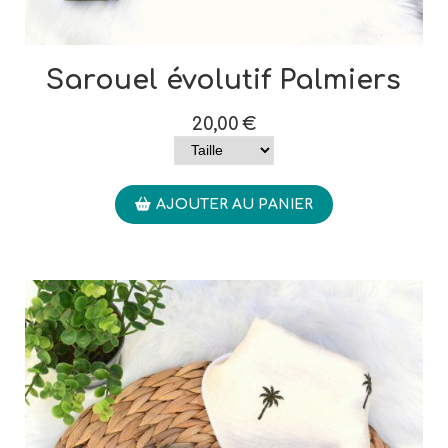
Sarouel évolutif Palmiers
20,00
€
AJOUTER AU PANIER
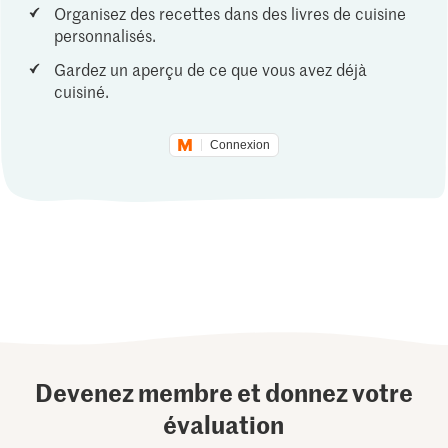
Organisez des recettes dans des livres de cuisine
personnalisés.
Gardez un aperçu de ce que vous avez déjà
cuisiné.
Connexion
Devenez membre et donnez votre
évaluation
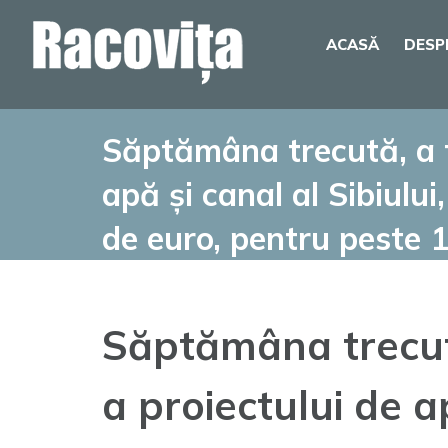
Skip
ACASĂ
DESP
to
content
Săptămâna trecută, a f
apă și canal al Sibiulu
de euro, pentru peste 13
Săptămâna trecută
a proiectului de a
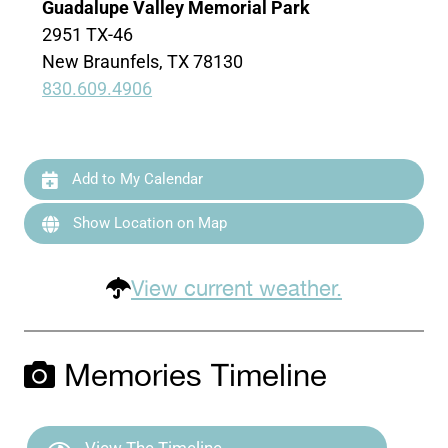
Guadalupe Valley Memorial Park
2951 TX-46
New Braunfels, TX 78130
830.609.4906
Add to My Calendar
Show Location on Map
View current weather.
Memories Timeline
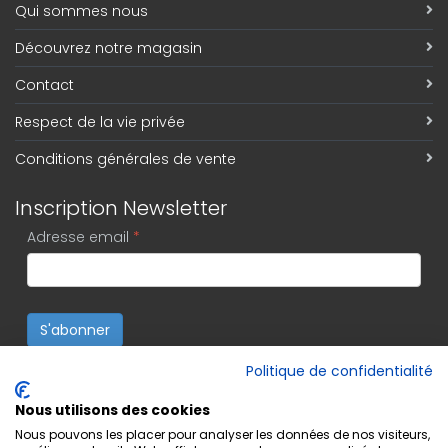
Qui sommes nous
Découvrez notre magasin
Contact
Respect de la vie privée
Conditions générales de vente
Inscription Newsletter
Adresse email
*
S'abonner
Politique de confidentialité
Nous utilisons des cookies
Nous pouvons les placer pour analyser les données de nos visiteurs,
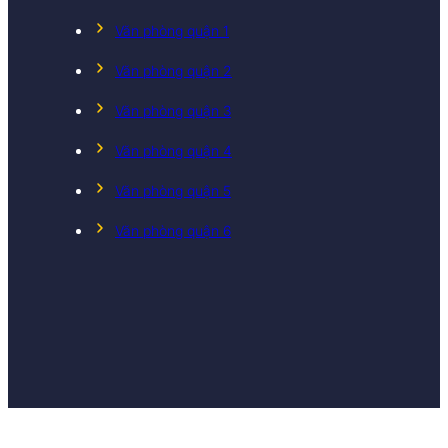
Văn phòng quận 1
Văn phòng quận 2
Văn phòng quận 3
Văn phòng quận 4
Văn phòng quận 5
Văn phòng quận 6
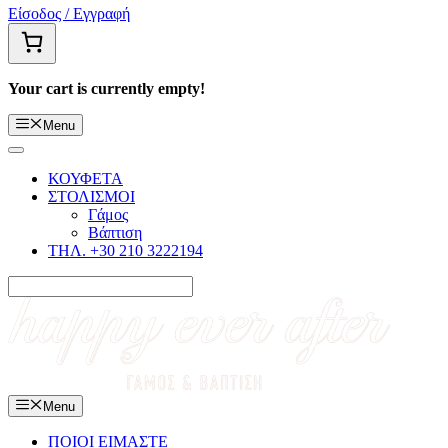
Είσοδος / Εγγραφή
Your cart is currently empty!
Menu
ΚΟΥΦΕΤΑ
ΣΤΟΛΙΣΜΟΙ
Γάμος
Βάπτιση
ΤΗΛ. +30 210 3222194
Menu
ΠΟΙΟΙ ΕΙΜΑΣΤΕ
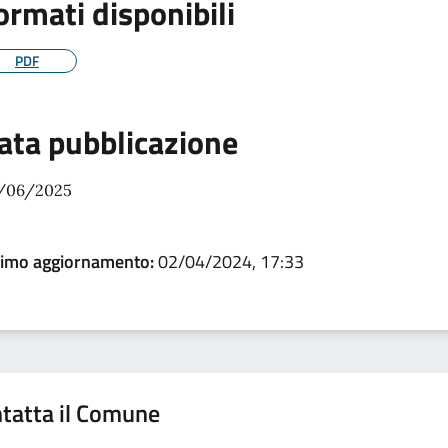
ormati disponibili
PDF
ata pubblicazione
/06/2025
timo aggiornamento:
02/04/2024, 17:33
tatta il Comune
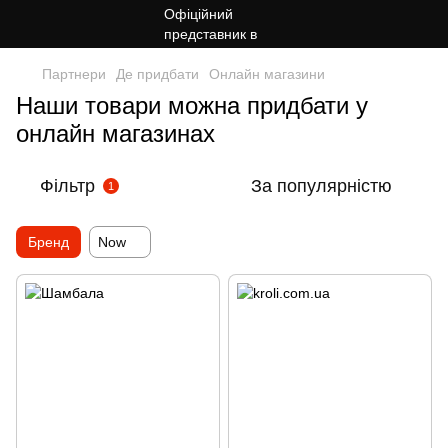
Партнери
Де придбати
Онлайн магазини
Наши товари можна придбати у
онлайн магазинах
Фільтр
За популярністю
1
Бренд
Now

> **Assigned task**:
Search the records for the word "Săptămâna". Copy each line where it appears.

> **Response area**:
Săptămâna trecută, a f
Săptămâna trecută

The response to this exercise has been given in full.